Question

Let, $\{\begin{array}{cc}x\times \sin \left(\frac{1}{x}\right)& ifx\ne 0\\ 1& ifx=0,then\end{array}$

• A. f(x) is not continuous at x = 0
• B. f(x) is continous at x = 0, but not differentiabble at x = 0
• C. f(x)is differentiable at x = 0 and f(0) = 0
• D. f(x) is differentiable at x = 0 and f(0) = 1

Answer 1

The correct option is B f(x) is continous at x = 0, but not differentiabble at x = 0

$R{f}^{\prime }\left(0\right)=\underset{h\to 0}{lim}\frac{(0+h)\sin \left[\frac{1}{(h+0)}\right]-0}{h}=\sin \left(\frac{1}{h}\right)$

Which does not exists as it oscillates between -1 and 1.

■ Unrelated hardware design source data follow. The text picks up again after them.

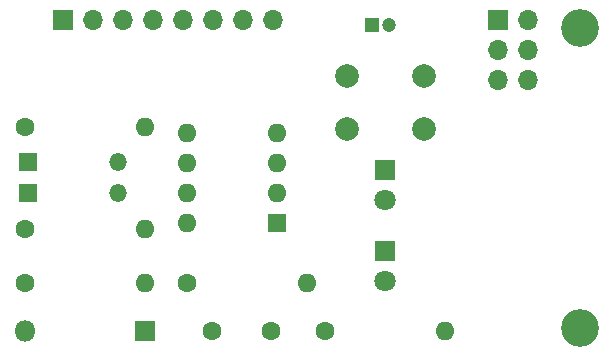
<source format=gbr>
%TF.GenerationSoftware,KiCad,Pcbnew,(6.0.11)*%
%TF.CreationDate,2023-02-10T16:41:59+03:00*%
%TF.ProjectId,QDevTiny,51446576-5469-46e7-992e-6b696361645f,rev?*%
%TF.SameCoordinates,Original*%
%TF.FileFunction,Soldermask,Bot*%
%TF.FilePolarity,Negative*%
%FSLAX46Y46*%
G04 Gerber Fmt 4.6, Leading zero omitted, Abs format (unit mm)*
G04 Created by KiCad (PCBNEW (6.0.11)) date 2023-02-10 16:41:59*
%MOMM*%
%LPD*%
G01*
G04 APERTURE LIST*
%ADD10R,1.700000X1.700000*%
%ADD11O,1.700000X1.700000*%
%ADD12C,3.200000*%
%ADD13R,1.800000X1.800000*%
%ADD14C,1.800000*%
%ADD15R,1.600000X1.600000*%
%ADD16O,1.600000X1.600000*%
%ADD17C,1.600000*%
%ADD18R,1.200000X1.200000*%
%ADD19C,1.200000*%
%ADD20O,1.800000X1.800000*%
%ADD21R,1.500000X1.500000*%
%ADD22O,1.500000X1.500000*%
%ADD23C,2.000000*%
G04 APERTURE END LIST*
D10*
%TO.C,J2*%
X89535000Y-46355000D03*
D11*
X92075000Y-46355000D03*
X94615000Y-46355000D03*
X97155000Y-46355000D03*
X99695000Y-46355000D03*
X102235000Y-46355000D03*
X104775000Y-46355000D03*
X107315000Y-46355000D03*
%TD*%
D12*
%TO.C,REF\u002A\u002A*%
X133350000Y-72390000D03*
%TD*%
D13*
%TO.C,D2*%
X116840000Y-65895000D03*
D14*
X116840000Y-68435000D03*
%TD*%
D15*
%TO.C,U1*%
X107714602Y-63549897D03*
D16*
X107714602Y-61009897D03*
X107714602Y-58469897D03*
X107714602Y-55929897D03*
X100094602Y-55929897D03*
X100094602Y-58469897D03*
X100094602Y-61009897D03*
X100094602Y-63549897D03*
%TD*%
D17*
%TO.C,C1*%
X107148000Y-72644000D03*
X102148000Y-72644000D03*
%TD*%
D12*
%TO.C,REF\u002A\u002A*%
X133350000Y-46990000D03*
%TD*%
D17*
%TO.C,R1*%
X111760000Y-72644000D03*
D16*
X121920000Y-72644000D03*
%TD*%
D17*
%TO.C,R5*%
X100076000Y-68580000D03*
D16*
X110236000Y-68580000D03*
%TD*%
D17*
%TO.C,R2*%
X86360000Y-68580000D03*
D16*
X96520000Y-68580000D03*
%TD*%
D18*
%TO.C,C2*%
X115691604Y-46736000D03*
D19*
X117191604Y-46736000D03*
%TD*%
D13*
%TO.C,D3*%
X96520000Y-72644000D03*
D20*
X86360000Y-72644000D03*
%TD*%
D13*
%TO.C,D1*%
X116840000Y-59007000D03*
D14*
X116840000Y-61547000D03*
%TD*%
D21*
%TO.C,D4*%
X86609000Y-60973220D03*
D22*
X94229000Y-60973220D03*
%TD*%
D10*
%TO.C,J3*%
X126360000Y-46370000D03*
D11*
X128900000Y-46370000D03*
X126360000Y-48910000D03*
X128900000Y-48910000D03*
X126360000Y-51450000D03*
X128900000Y-51450000D03*
%TD*%
D17*
%TO.C,R3*%
X86360000Y-64008000D03*
D16*
X96520000Y-64008000D03*
%TD*%
D23*
%TO.C,SW1*%
X113590000Y-51090000D03*
X120090000Y-51090000D03*
X113590000Y-55590000D03*
X120090000Y-55590000D03*
%TD*%
D17*
%TO.C,R4*%
X86360000Y-55372000D03*
D16*
X96520000Y-55372000D03*
%TD*%
D21*
%TO.C,D5*%
X86609000Y-58376780D03*
D22*
X94229000Y-58376780D03*
%TD*%
M02*

</source>
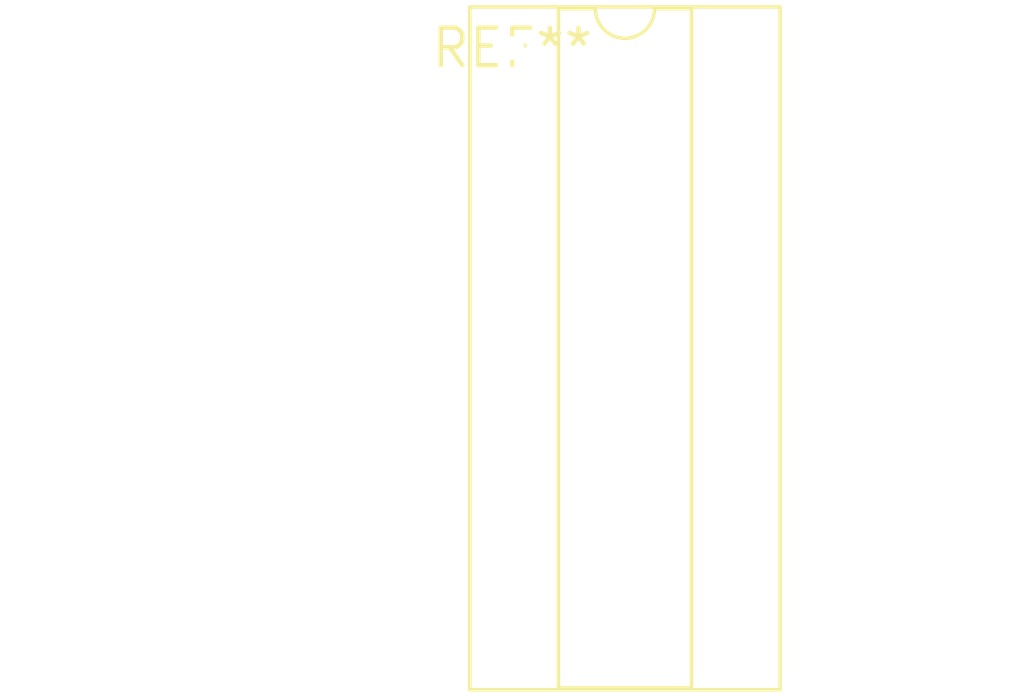
<source format=kicad_pcb>
(kicad_pcb (version 20240108) (generator pcbnew)

  (general
    (thickness 1.6)
  )

  (paper "A4")
  (layers
    (0 "F.Cu" signal)
    (31 "B.Cu" signal)
    (32 "B.Adhes" user "B.Adhesive")
    (33 "F.Adhes" user "F.Adhesive")
    (34 "B.Paste" user)
    (35 "F.Paste" user)
    (36 "B.SilkS" user "B.Silkscreen")
    (37 "F.SilkS" user "F.Silkscreen")
    (38 "B.Mask" user)
    (39 "F.Mask" user)
    (40 "Dwgs.User" user "User.Drawings")
    (41 "Cmts.User" user "User.Comments")
    (42 "Eco1.User" user "User.Eco1")
    (43 "Eco2.User" user "User.Eco2")
    (44 "Edge.Cuts" user)
    (45 "Margin" user)
    (46 "B.CrtYd" user "B.Courtyard")
    (47 "F.CrtYd" user "F.Courtyard")
    (48 "B.Fab" user)
    (49 "F.Fab" user)
    (50 "User.1" user)
    (51 "User.2" user)
    (52 "User.3" user)
    (53 "User.4" user)
    (54 "User.5" user)
    (55 "User.6" user)
    (56 "User.7" user)
    (57 "User.8" user)
    (58 "User.9" user)
  )

  (setup
    (pad_to_mask_clearance 0)
    (pcbplotparams
      (layerselection 0x00010fc_ffffffff)
      (plot_on_all_layers_selection 0x0000000_00000000)
      (disableapertmacros false)
      (usegerberextensions false)
      (usegerberattributes false)
      (usegerberadvancedattributes false)
      (creategerberjobfile false)
      (dashed_line_dash_ratio 12.000000)
      (dashed_line_gap_ratio 3.000000)
      (svgprecision 4)
      (plotframeref false)
      (viasonmask false)
      (mode 1)
      (useauxorigin false)
      (hpglpennumber 1)
      (hpglpenspeed 20)
      (hpglpendiameter 15.000000)
      (dxfpolygonmode false)
      (dxfimperialunits false)
      (dxfusepcbnewfont false)
      (psnegative false)
      (psa4output false)
      (plotreference false)
      (plotvalue false)
      (plotinvisibletext false)
      (sketchpadsonfab false)
      (subtractmaskfromsilk false)
      (outputformat 1)
      (mirror false)
      (drillshape 1)
      (scaleselection 1)
      (outputdirectory "")
    )
  )

  (net 0 "")

  (footprint "DIP-18_W7.62mm_Socket_LongPads" (layer "F.Cu") (at 0 0))

)

</source>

Similarly, $L{f}^{\prime }\left(0\right)$ does not exists. Hence, f(x) is not differtiable at x=0

For continuity,
$f(0+h)=\underset{h\to 0}{lim}f(0+h)=\underset{h\to 0}{lim}h\times \sin \left(\frac{1}{h}\right)=0$
And, $f(0-h)=\underset{h\to 0}{lim}f(0-h)=\underset{h\to 0}{lim}\{-h\times \sin \left(\frac{1}{-h}\right)\}=0$

Also, $f\left(0\right)=0\left(given\right)$

So, the function, f(x) is continous at x = 0 but is not differentiable at x = 0.